To those familiar with the protocols of the Catholic hierarchy, the news was stunning. The archbishop of Los Angeles publicly rebuked his predecessor, a cardinal, for his failures in dealing with the priest sex abuse scandal. The action by Archbishop Jose Gomez, relieving Cardinal Roger Mahony of "any administrative or public duties," was remarkable on two levels, writes NCR Online in an editorial.
First, it broke with the unspoken but nearly ironclad rule of the culture of Catholic hierarchy that bishops do not publicly criticize other bishops. That courtesy extended even to the most egregious examples of ecclesial malfeasance - the deliberate and persistent hiding of criminal activities by priests.
No-one to this point had uttered a word against a predecessor, not in New York or Connecticut, not in Philadelphia or Milwaukee, not in Seattle or Santa Fe. There were "mistakes made," they would say, and offer vacuous apologies. For whatever reasons yet unknown, Gomez broke the code.
Second, the language Gomez used was blunt and unqualified. The behavior he found in the files, he said, was "evil." The acts themselves and the handling of these matters, as the files revealed, showed more than mistakes made, they showed a "terrible failure."
"I find these files to be brutal and painful reading. The behavior described in these files is terribly sad and evil. There is no excuse, no explaining away what happened to these children.
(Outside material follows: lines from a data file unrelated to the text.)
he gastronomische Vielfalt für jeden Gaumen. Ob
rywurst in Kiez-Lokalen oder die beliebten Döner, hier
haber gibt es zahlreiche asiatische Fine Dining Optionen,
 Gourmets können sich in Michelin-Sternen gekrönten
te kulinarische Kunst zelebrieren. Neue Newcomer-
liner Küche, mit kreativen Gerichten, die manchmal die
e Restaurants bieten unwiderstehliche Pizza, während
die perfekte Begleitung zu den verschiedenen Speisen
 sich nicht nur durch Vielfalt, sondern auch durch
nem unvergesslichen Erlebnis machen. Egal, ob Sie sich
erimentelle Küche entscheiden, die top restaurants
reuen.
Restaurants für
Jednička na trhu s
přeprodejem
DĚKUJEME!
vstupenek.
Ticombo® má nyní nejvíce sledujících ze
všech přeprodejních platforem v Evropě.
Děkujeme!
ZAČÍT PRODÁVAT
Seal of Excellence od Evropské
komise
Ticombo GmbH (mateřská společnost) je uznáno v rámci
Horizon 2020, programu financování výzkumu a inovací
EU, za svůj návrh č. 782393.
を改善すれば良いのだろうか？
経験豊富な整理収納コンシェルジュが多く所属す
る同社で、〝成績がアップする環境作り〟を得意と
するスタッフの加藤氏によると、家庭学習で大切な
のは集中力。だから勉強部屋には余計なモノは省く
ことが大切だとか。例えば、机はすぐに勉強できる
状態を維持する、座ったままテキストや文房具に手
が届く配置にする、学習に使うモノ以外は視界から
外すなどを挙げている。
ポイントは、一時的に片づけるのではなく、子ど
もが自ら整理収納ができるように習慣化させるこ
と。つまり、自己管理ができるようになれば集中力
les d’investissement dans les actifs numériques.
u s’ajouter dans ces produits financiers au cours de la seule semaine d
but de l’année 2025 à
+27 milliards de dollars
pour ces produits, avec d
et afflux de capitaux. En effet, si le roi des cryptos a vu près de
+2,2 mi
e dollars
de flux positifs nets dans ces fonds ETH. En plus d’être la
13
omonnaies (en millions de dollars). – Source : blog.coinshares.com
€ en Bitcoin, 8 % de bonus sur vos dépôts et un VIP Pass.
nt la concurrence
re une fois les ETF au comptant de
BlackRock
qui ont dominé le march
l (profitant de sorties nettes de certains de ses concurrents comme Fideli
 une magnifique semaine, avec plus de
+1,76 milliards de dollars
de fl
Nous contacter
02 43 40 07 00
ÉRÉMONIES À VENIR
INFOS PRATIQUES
The priests involved had the duty to be their spiritual fathers and they failed," wrote Gomez, who also referred to Mahony's sorrow "for his failure to fully protect young people entrusted to his care."
Gomez's words are a direct contradiction of the weak defense that Mahony has advanced for years, all the while spending untold sums in attempts to keep the truth hidden. It is the same list of explanations that he repeated in a lengthy and testy response to Gomez's statement.
"Nothing in my own background or education equipped me to deal with this grave problem," Mahony wrote. In studying for his master's degree in social work, he said, no lecture or textbook ever referred to the sexual abuse of children.